The Maxwell Lagrangian in purely affine gravity

TL;DR

This paper demonstrates the equivalence of a purely affine gravity formulation with the Einstein-Maxwell equations, highlighting the role of conformal invariance and Legendre transformations in relating different electromagnetic Lagrangians.

Contribution

It shows that the purely affine Lagrangian for electrodynamics is dynamically equivalent to Einstein-Maxwell equations and clarifies the connection through conformal invariance and Legendre transformations.

Findings

Purely affine Lagrangian reproduces Einstein-Maxwell equations.

Conformal invariance underpins the equivalence.
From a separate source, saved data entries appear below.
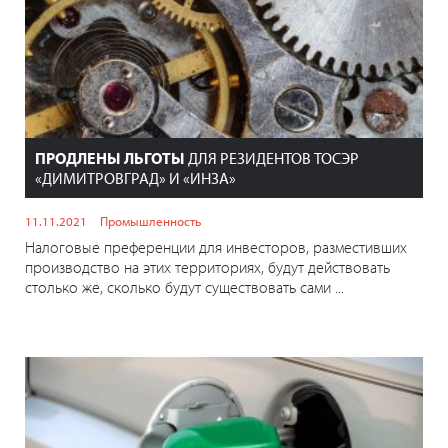
ПРОДЛЕНЫ ЛЬГОТЫ
ДЛЯ РЕЗИДЕНТОВ ТОСЭР
«ДИМИТРОВГРАД» И «ИНЗА»
11.11.2021
Промышленность
Налоговые преференции для инвесторов, разместивших
производство на этих территориях, будут действовать
столько же, сколько будут существовать сами ...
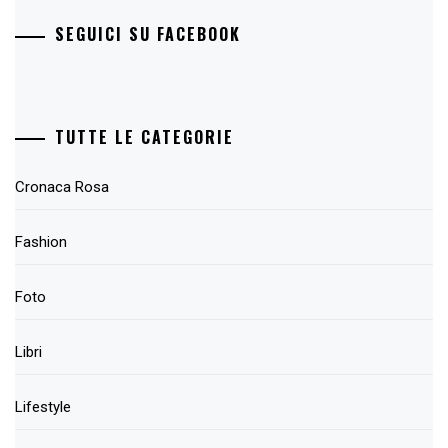
SEGUICI SU FACEBOOK
TUTTE LE CATEGORIE
Cronaca Rosa
Fashion
Foto
Libri
Lifestyle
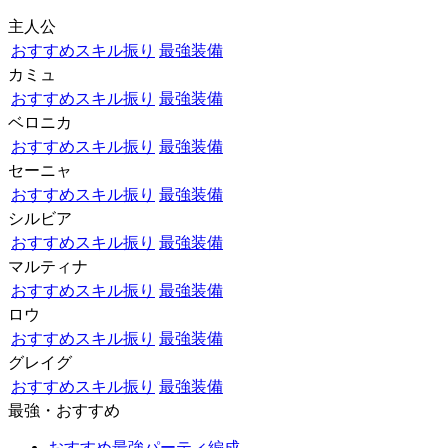
主人公
おすすめスキル振り
最強装備
カミュ
おすすめスキル振り
最強装備
ベロニカ
おすすめスキル振り
最強装備
セーニャ
おすすめスキル振り
最強装備
シルビア
おすすめスキル振り
最強装備
マルティナ
おすすめスキル振り
最強装備
ロウ
おすすめスキル振り
最強装備
グレイグ
おすすめスキル振り
最強装備
最強・おすすめ
おすすめ最強パーティ編成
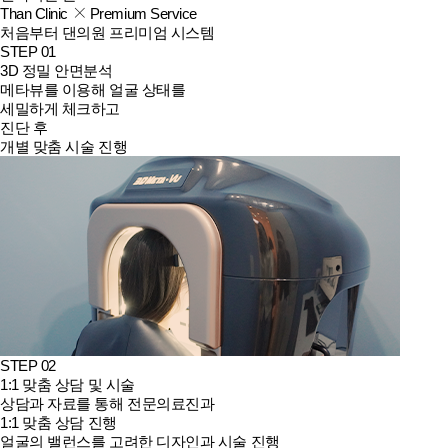
Than Clinic
Premium Service
처음부터 댄의원 프리미엄 시스템
STEP 01
3D 정밀 안면분석
메타뷰를 이용해 얼굴 상태를
세밀하게 체크하고
진단 후
개별 맞춤 시술 진행
STEP 02
1:1 맞춤 상담 및 시술
상담과 자료를 통해 전문의료진과
1:1 맞춤 상담 진행
얼굴의 밸런스를 고려한 디자인과 시술 진행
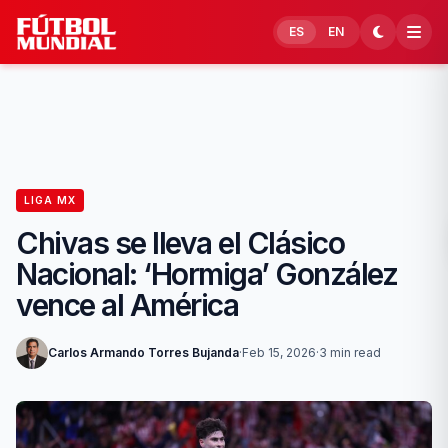
Skip to content
ES
EN
LIGA MX
Chivas se lleva el Clásico
Nacional: ‘Hormiga’ González
vence al América
Carlos Armando Torres Bujanda
·
Feb 15, 2026
·
3 min read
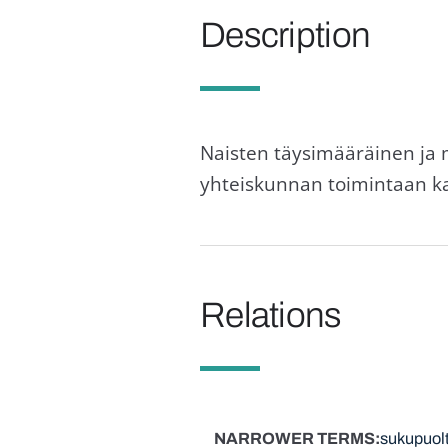
Description
Naisten täysimääräinen ja
yhteiskunnan toimintaan kaik
Relations
NARROWER TERMS
sukupuol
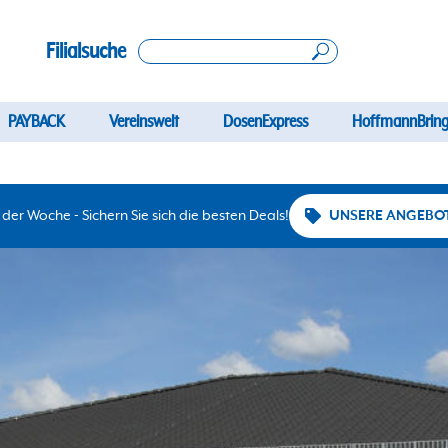
Filialsuche
PAYBACK
Vereinswelt
DosenExpress
HoffmannBring
er Woche - Sichern Sie sich die besten Deals!
UNSERE ANGEBO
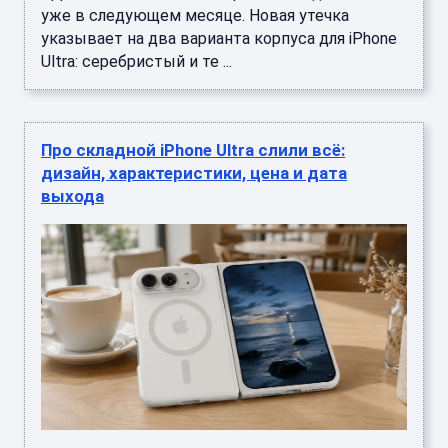
уже в следующем месяце. Новая утечка
указывает на два варианта корпуса для iPhone
Ultra: серебристый и те ...
Про складной iPhone Ultra слили всё:
дизайн, характеристики, цена и дата
выхода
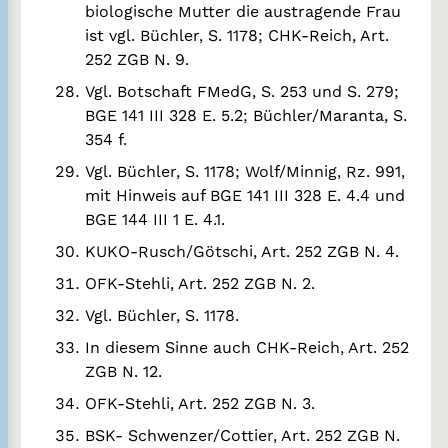
biologische Mutter die austragende Frau
ist vgl. Büchler, S. 1178; CHK-Reich, Art.
252 ZGB N. 9.
Vgl. Botschaft FMedG, S. 253 und S. 279;
BGE 141 III 328 E. 5.2; Büchler/Maranta, S.
354 f.
Vgl. Büchler, S. 1178; Wolf/Minnig, Rz. 991,
mit Hinweis auf BGE 141 III 328 E. 4.4 und
BGE 144 III 1 E. 4.1.
KUKO-Rusch/Götschi, Art. 252 ZGB N. 4.
OFK-Stehli, Art. 252 ZGB N. 2.
Vgl. Büchler, S. 1178.
In diesem Sinne auch CHK-Reich, Art. 252
ZGB N. 12.
OFK-Stehli, Art. 252 ZGB N. 3.
BSK- Schwenzer/Cottier, Art. 252 ZGB N.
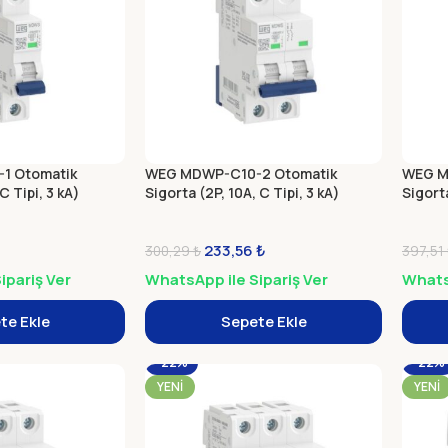
1 Otomatik
WEG MDWP-C10-2 Otomatik
WEG M
C Tipi, 3 kA)
Sigorta (2P, 10A, C Tipi, 3 kA)
Sigorta
233,56
₺
300,29
₺
397,51
ipariş Ver
WhatsApp ile Sipariş Ver
WhatsA
te Ekle
Sepete Ekle
-22%
-22%
YENI
YENI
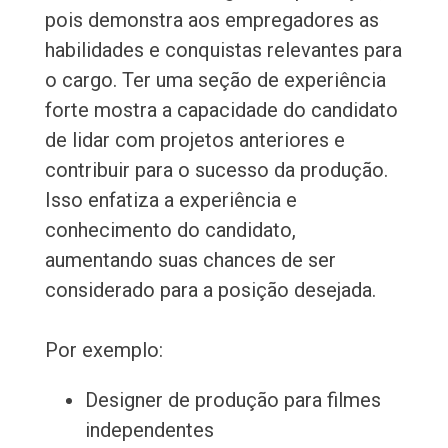
pois demonstra aos empregadores as
habilidades e conquistas relevantes para
o cargo. Ter uma seção de experiência
forte mostra a capacidade do candidato
de lidar com projetos anteriores e
contribuir para o sucesso da produção.
Isso enfatiza a experiência e
conhecimento do candidato,
aumentando suas chances de ser
considerado para a posição desejada.
Por exemplo:
Designer de produção para filmes
independentes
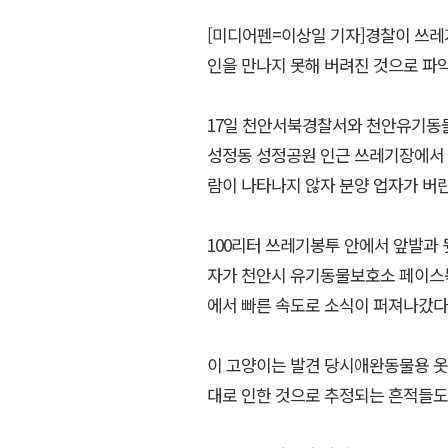
[미디어펜=이상일 기자]경찰이 쓰레
인을 만나지 못해 버려진 것으로 파
17일 천안서북경찰서와 천안유기동물
성정동 성정공원 인근 쓰레기장에서 
람이 나타나지 않자 분양 업자가 버린
100리터 쓰레기봉투 안에서 앞발과
자가 천안시 유기동물보호소 페이스
에서 빠른 속도로 소식이 퍼져나갔다
이 고양이는 발견 당시애완동물용 옷을
대로 인한 것으로 추정되는 흔적들도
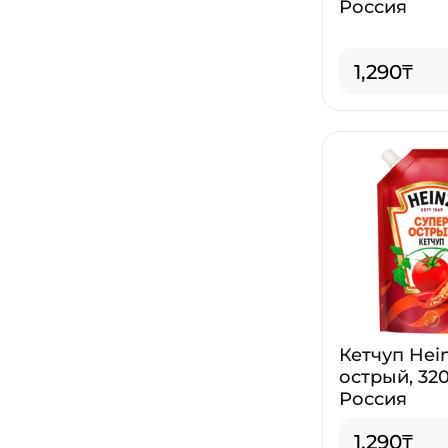
Россия
1,290₸
Кетчуп Hei
острый, 320
Россия
1,290₸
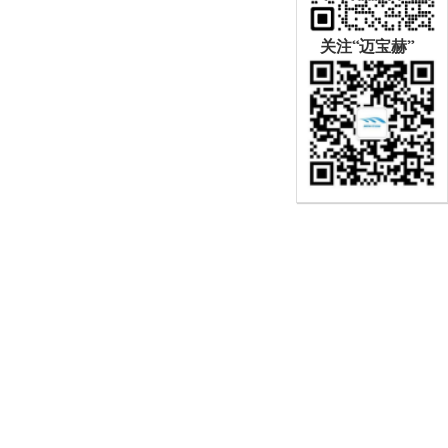
关注“迈宝赫”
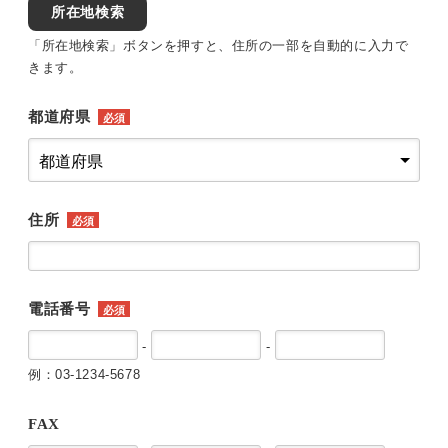
所在地検索
「所在地検索」ボタンを押すと、住所の一部を自動的に入力で
きます。
都道府県
必須
住所
必須
電話番号
必須
-
-
例：03-1234-5678
FAX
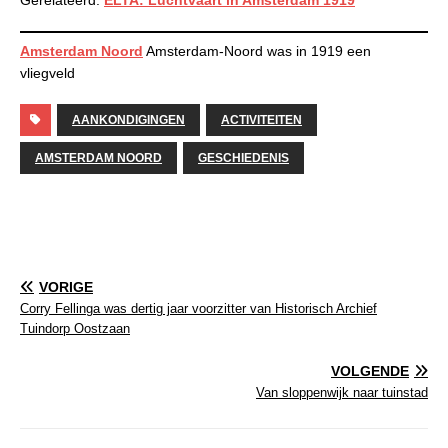
Gerelateerd:
ELTA: Luchtvaart in Amsterdam 1919
Amsterdam Noord
Amsterdam-Noord was in 1919 een
vliegveld
AANKONDIGINGEN
ACTIVITEITEN
AMSTERDAM NOORD
GESCHIEDENIS
VORIGE
Corry Fellinga was dertig jaar voorzitter van Historisch Archief
Tuindorp Oostzaan
VOLGENDE
Van sloppenwijk naar tuinstad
Legendre transformation relates to Maxwell-Palatini Lagrangian.

Abstract

The purely affine Lagrangian for linear electrodynamics, that has the form of the Maxwell Lagrangian in which the metric tensor is replaced by the symmetrized Ricci tensor and the electromagnetic field tensor by the tensor of homothetic curvature, is dynamically equivalent to the Einstein-Maxwell equations in the metric-affine and metric formulation. We show that this equivalence is related to the invariance of the Maxwell Lagrangian under conformal transformations of the metric tensor. We also apply to a purely affine Lagrangian the Legendre transformation with respect to the tensor of homothetic curvature to show that the corresponding Legendre term and the new Hamiltonian density are related to the Maxwell-Palatini Lagrangian for the electromagnetic field. Therefore the purely affine picture, in addition to generating the gravitational Lagrangian that is linear in the curvature, justifies why the electromagnetic Lagrangian is quadratic in the electromagnetic field.